Rewrite the rows from the start through the line with "text_box Temas de", changing "pixels" to "px" and keeping everything else the same.
-*-*-
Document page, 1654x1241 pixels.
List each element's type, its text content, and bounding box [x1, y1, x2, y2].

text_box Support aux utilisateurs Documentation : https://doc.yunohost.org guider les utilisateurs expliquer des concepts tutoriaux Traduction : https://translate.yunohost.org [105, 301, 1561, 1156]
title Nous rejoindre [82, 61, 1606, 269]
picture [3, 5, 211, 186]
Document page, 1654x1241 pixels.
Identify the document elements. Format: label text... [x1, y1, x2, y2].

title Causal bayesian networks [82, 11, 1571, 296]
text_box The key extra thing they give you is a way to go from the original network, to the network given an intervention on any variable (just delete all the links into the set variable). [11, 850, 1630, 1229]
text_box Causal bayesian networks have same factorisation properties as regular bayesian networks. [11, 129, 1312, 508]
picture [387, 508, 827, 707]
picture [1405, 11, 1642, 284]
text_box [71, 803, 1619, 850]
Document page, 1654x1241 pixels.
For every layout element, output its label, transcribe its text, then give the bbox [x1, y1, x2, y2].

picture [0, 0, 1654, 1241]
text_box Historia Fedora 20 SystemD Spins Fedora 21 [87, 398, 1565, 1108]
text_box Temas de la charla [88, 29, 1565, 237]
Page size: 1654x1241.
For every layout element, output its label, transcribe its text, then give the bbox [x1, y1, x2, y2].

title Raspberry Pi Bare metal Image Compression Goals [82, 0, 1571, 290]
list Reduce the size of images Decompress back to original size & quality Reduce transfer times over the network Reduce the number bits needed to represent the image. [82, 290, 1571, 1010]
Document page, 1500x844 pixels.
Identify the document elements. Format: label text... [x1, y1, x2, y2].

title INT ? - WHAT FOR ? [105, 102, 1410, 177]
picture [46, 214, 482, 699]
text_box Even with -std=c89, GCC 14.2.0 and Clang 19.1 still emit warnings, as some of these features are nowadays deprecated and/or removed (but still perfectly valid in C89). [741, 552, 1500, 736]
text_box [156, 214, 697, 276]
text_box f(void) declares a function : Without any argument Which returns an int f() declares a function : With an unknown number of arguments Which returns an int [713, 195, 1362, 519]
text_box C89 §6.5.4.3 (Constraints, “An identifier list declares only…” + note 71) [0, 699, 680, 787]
-*-*-
* Answer below
Document page, 1654x1241 px.
List each element's type, its text content, and bounding box [x1, y1, x2, y2].

text_box Support aux utilisateurs Documentation : https://doc.yunohost.org guider les utilisateurs expliquer des concepts tutoriaux Traduction : https://translate.yunohost.org [105, 301, 1561, 1156]
title Nous rejoindre [82, 61, 1606, 269]
picture [3, 5, 211, 186]
Document page, 1654x1241 px.
Identify the document elements. Format: label text... [x1, y1, x2, y2].

title Causal bayesian networks [82, 11, 1571, 296]
text_box The key extra thing they give you is a way to go from the original network, to the network given an intervention on any variable (just delete all the links into the set variable). [11, 850, 1630, 1229]
text_box Causal bayesian networks have same factorisation properties as regular bayesian networks. [11, 129, 1312, 508]
picture [387, 508, 827, 707]
picture [1405, 11, 1642, 284]
text_box [71, 803, 1619, 850]
Document page, 1654x1241 px.
For every layout element, output its label, transcribe its text, then give the bbox [x1, y1, x2, y2].

picture [0, 0, 1654, 1241]
text_box Historia Fedora 20 SystemD Spins Fedora 21 [87, 398, 1565, 1108]
text_box Temas de la charla [88, 29, 1565, 237]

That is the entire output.